Friday, February 12, 2010

The Golden Compass


The Golden Compass; Fantasy adventure, USA, 2007; D: Chris Weitz, S: Dakota Blue Richards, Sam Elliott, Daniel Craig, Nicole Kidman, Ben Walker

In a parallel world, people’s souls appear in the form of an animal friend, the so called “daemons”. The world is ruled by the Magisterium, a dogmatic institution that tells people how they should live and what is forbidden. The 12-year old girl Lyra lives with her “daemon” as an orphan in the Jordan College in Oxford. Her uncle, Lord Asriel, plans an expedition to the Arctic to research the phenomenon of the “Dust” that can apparently enable journeys to parallel worlds. The mysterious Mrs. Coulter shows up, whose “daemon” is a monkey. Lyra, after receiving a magical golden compass, travels with a ship north to the Scandinavia. She gets accompanied by Texan Lee Scoresby and talking polar bear Iorek Byrnison, whom she helped to find his hidden armor. Once on the icy Arctic, she gets captured but frees herself and her friend Roger. Together they fly to free Asriel.

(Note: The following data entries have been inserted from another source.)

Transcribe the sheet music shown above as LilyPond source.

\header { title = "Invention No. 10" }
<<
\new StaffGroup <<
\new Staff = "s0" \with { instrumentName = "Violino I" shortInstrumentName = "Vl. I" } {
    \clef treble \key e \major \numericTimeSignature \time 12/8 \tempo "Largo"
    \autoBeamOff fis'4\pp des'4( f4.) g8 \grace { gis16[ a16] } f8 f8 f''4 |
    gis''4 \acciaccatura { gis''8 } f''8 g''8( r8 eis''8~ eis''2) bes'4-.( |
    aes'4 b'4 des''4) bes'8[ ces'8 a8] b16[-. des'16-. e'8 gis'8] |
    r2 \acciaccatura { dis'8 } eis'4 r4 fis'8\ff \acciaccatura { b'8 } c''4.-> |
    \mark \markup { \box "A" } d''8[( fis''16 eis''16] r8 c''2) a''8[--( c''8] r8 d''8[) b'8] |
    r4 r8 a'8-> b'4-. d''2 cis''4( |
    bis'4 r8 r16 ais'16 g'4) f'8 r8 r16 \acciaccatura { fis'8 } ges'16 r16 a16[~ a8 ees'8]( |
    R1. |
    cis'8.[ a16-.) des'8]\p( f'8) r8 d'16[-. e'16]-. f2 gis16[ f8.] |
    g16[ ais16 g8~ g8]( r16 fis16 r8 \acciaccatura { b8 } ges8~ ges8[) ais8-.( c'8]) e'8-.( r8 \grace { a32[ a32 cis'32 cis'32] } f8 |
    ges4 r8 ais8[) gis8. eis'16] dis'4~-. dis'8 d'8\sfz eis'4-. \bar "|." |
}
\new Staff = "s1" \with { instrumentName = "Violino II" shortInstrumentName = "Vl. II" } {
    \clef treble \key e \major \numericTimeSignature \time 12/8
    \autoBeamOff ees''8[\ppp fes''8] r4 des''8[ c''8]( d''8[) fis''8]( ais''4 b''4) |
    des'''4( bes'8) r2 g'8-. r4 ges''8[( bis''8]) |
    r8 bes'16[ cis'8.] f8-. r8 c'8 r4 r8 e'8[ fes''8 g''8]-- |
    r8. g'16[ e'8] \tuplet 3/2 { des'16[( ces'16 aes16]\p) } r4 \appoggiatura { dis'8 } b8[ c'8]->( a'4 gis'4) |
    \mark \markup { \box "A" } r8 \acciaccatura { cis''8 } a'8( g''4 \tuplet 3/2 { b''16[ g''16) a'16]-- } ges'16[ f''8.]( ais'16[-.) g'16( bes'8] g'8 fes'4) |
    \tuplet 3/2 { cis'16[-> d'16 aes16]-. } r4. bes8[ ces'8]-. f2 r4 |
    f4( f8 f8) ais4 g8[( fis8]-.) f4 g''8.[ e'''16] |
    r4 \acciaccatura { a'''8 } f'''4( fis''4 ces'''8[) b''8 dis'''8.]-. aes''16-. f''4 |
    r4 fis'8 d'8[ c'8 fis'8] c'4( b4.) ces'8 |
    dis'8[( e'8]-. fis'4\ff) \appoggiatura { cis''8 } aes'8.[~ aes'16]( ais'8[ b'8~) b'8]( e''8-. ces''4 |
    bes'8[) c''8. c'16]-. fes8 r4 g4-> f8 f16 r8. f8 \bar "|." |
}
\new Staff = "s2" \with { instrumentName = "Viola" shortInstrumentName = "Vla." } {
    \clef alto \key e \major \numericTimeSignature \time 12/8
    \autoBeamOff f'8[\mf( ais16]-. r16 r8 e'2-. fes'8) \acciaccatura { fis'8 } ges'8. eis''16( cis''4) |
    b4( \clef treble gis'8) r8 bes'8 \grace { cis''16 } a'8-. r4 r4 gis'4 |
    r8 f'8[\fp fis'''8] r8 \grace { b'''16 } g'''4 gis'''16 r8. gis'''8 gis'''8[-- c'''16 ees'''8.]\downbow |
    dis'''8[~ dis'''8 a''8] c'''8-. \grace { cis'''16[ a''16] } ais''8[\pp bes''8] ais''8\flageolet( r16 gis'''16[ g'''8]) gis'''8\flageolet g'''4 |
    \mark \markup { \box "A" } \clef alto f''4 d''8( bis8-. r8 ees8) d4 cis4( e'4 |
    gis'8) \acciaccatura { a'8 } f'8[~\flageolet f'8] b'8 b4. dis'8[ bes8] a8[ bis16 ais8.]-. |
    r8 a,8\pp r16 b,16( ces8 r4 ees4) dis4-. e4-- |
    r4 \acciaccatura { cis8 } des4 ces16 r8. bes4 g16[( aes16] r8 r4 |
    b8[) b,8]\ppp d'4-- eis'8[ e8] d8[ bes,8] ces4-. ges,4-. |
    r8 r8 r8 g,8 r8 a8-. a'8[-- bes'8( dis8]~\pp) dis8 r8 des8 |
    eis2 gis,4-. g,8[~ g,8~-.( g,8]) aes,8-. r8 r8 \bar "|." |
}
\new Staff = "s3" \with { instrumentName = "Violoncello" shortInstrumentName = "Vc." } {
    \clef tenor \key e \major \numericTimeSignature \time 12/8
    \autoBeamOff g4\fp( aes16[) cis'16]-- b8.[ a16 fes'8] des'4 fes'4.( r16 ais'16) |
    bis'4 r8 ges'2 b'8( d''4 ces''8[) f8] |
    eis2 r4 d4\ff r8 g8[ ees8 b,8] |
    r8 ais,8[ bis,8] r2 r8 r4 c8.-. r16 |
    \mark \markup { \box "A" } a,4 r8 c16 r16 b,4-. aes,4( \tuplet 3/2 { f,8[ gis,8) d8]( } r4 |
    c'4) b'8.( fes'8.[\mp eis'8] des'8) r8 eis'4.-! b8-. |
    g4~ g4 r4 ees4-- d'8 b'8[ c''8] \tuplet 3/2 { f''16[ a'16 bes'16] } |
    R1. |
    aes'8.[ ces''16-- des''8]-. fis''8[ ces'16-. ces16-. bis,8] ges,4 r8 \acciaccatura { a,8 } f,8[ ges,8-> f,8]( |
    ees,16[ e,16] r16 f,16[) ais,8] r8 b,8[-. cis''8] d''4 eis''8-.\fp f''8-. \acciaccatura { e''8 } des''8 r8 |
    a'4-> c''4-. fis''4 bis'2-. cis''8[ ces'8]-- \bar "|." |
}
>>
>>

“The Golden Compass”, the movie adaptation of Phillip Pullman’s book “Northern Lights”, the first of “His Dark Materials” literature trilogy, is another classic example of how a good director, like Chris Weitz, cannot make a great film if the studio bosses interfere and always take over the control during the final cut to make it more “family friendly” and “accessible”. As a result, the film had a mild box office result which ultimately toppled all ideas of a future movie trilogy. And then again, you can’t adapt a controversial book and turn it into a family friendly film by dropping all the controversial parts out – either you are consistent with it or you should not even touch the material in the first place. Even though the story is all over the place – the 12-year old girl Lyra travels from Oxford to the Arctic, meets a talking polar bear and witches - chaotic and bizarre, it still has some sparks of sharp observation, much more than the “Harry Potter” series, thanks to the basic premise that speaks about the organization, the shady Magisterium, that pretty much tells people how to live, how to act and what is forbidden, acting as agents for the higher being, “the Authority”.

Through it, the author obviously makes a huge critique of the religious dogmas, obedience, authority and free will, telling that people should think for themselves – but he made a colossal blunder when he placed a child as the main protagonist. Because, obviously, such adult and dark themes are not intended for kids, but are more appropriate for adults. Even Argento originally planned to have 12-year old kids play the main roles in his horror “Suspiria”, but eventually realized how inappropriate that is given the context, which is why he changed the main heroine into an older, 20-year old girl. The movie is filled with everything, but only two scenes are really inspired (when Kidman’s character Coulter tells Lyra that the “Magisterium is there to tell people how to act to continue to live normally” and the battle of the two polar bears, where one, seemingly stronger, screams “Is that all?”, which is then followed by the other ones victory who replies with: “Yes, THAT is all!”), and a possibly third one, a crucial one, the deleted ending that can only be found on obscure Internet videos and that explained so much about the plot, without which the whole films seems lost, incomplete, like a car without an engine. A diluted, though sufficient fun.